Against the likes of Barcelona, Bayern Munich, Arsenal and Manchester United — all with attacking talent in no short supply – seeing a black-booted Carragher mark Ronaldinho, Henry and van Nistelrooy out of the game was almost as impressive as watching him breathe down a forward’s neck only to bump off them 10 yards to respect their speed and skill. Was it always pretty? Absolutely not. But it was what proved most effective and what was demanded of him.

The miracle that was the 2005 UEFA Champions League final typified the passion and pursuit of the next play, the next goal, the next tackle for a player like Carragher, who again seemed to break down the game into segments. Such mental endurance is often overlooked and underappreciated by the fans, but those who know and have played the game can attest to the importance of that skill. In a classic FA Cup final against West Ham in 2006, Carragher and Liverpool secured more silverware.

Over the years, while the high-profile players, the foreign failures, the Johnny-come-lately’s placated the club’s fans, Carragher quietly went about his business. Proving to be an asset and operate under the radar as part of the team’s spine, he set a new Liverpool record for appearances in Europe and continued to navigate club and international football. By 2008, Carragher had made his 500th appearance for Liverpool, while putting his international career on hold by announcing his retirement.

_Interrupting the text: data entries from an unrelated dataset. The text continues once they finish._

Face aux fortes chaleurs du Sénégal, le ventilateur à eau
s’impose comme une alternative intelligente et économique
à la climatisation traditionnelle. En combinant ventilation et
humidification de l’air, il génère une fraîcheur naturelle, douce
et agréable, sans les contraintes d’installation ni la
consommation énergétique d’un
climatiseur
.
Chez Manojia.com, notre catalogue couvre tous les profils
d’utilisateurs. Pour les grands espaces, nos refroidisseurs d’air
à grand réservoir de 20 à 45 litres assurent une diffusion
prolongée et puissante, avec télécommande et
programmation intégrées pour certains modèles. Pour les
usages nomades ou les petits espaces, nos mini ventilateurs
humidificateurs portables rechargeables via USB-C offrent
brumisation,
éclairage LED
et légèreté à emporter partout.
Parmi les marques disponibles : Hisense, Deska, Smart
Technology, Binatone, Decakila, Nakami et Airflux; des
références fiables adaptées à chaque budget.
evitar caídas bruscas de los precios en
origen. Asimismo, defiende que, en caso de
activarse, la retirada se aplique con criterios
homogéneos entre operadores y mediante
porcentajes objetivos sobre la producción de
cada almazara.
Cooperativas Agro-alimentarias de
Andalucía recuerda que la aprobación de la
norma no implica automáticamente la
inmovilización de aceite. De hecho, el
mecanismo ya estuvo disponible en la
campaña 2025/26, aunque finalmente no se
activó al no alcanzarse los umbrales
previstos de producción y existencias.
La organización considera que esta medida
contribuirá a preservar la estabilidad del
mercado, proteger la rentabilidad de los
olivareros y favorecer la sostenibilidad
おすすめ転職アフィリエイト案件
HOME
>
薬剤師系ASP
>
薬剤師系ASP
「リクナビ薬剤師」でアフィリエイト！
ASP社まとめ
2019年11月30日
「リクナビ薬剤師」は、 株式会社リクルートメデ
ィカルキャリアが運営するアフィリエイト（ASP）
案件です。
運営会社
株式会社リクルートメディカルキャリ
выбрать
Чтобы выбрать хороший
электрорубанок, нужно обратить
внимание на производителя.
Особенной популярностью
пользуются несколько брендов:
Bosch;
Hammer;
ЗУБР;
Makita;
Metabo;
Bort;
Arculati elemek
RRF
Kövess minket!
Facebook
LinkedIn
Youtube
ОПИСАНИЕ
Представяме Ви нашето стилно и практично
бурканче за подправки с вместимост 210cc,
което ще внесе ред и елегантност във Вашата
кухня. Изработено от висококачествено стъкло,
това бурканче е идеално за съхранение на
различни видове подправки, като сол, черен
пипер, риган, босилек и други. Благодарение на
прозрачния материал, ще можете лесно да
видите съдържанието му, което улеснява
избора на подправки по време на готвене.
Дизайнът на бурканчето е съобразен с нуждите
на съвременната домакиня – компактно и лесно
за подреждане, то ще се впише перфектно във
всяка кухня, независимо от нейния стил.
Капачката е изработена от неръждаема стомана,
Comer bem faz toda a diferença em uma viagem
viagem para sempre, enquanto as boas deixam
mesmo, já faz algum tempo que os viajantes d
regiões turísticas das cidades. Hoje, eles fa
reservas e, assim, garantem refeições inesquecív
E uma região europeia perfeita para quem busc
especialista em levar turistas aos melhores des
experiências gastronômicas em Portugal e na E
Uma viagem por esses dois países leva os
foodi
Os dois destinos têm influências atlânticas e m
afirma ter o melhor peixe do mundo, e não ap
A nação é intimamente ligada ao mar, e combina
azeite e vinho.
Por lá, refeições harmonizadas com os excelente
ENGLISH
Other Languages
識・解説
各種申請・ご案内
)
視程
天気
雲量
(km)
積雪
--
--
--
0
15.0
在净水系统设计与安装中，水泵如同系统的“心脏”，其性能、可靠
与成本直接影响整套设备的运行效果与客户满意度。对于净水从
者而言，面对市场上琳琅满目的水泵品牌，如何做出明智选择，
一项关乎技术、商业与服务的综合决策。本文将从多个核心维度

Years of battle with a style of play as taxing and physical as ever, Carragher continued to turn out for Liverpool and, eventually, made a return to the England set-up for the 2010 World Cup. What best typifies Carragher for both England and Liverpool was his industry. Looking at the last two decades of players clad in Liverpool red, there are a few that the likes of Bob Paisley, Joe Fagan and Bill Shankly would use with regularity and, whether it’s a compliment to Carragher or just a fact, he would be considered to fit such a mould.

Over the years, whether he’s loved or loathed, fans and players can learn a lot from Jamie Carragher. From his days plodding up and down the Sunday league pitches near Bootle to the grass stains gathered from the world’s most notable footballing arenas, Carragher and players of his ilk are a dying breed. As consumers of the game, we have a responsibility to remember the game’s workman. Such contemplation, admiration and analysis must extend beyond club affinity, nationalism and personal preference. There’s a lot of love and hate about every footballer – but the great equaliser is always performance and the longevity of a career.

My assessment of footballers is less about the goals and glamour and more about what they stand for on and off the pitch. Jamie Carragher fits a unique mould, one that represents a man’s quest to help his club retake the pinnacle of English and European football. In essence, it’s easy to look at what a player embodies for you and see greatness; it’s even better when greatness stares back.

I was only a kid when I heard my science teacher laugh off a classmate’s quandary about blood being blue inside the body and only turning red when it’s exposed to oxygen. Years on, I’m older (perhaps not much wiser), but this may well be true with regards to a footballer like Jamie Carragher, the boy from Bootle whose love for Everton coursed blue blood through his veins. Years of serving Liverpool Football Club, however, showed he indeed bled red.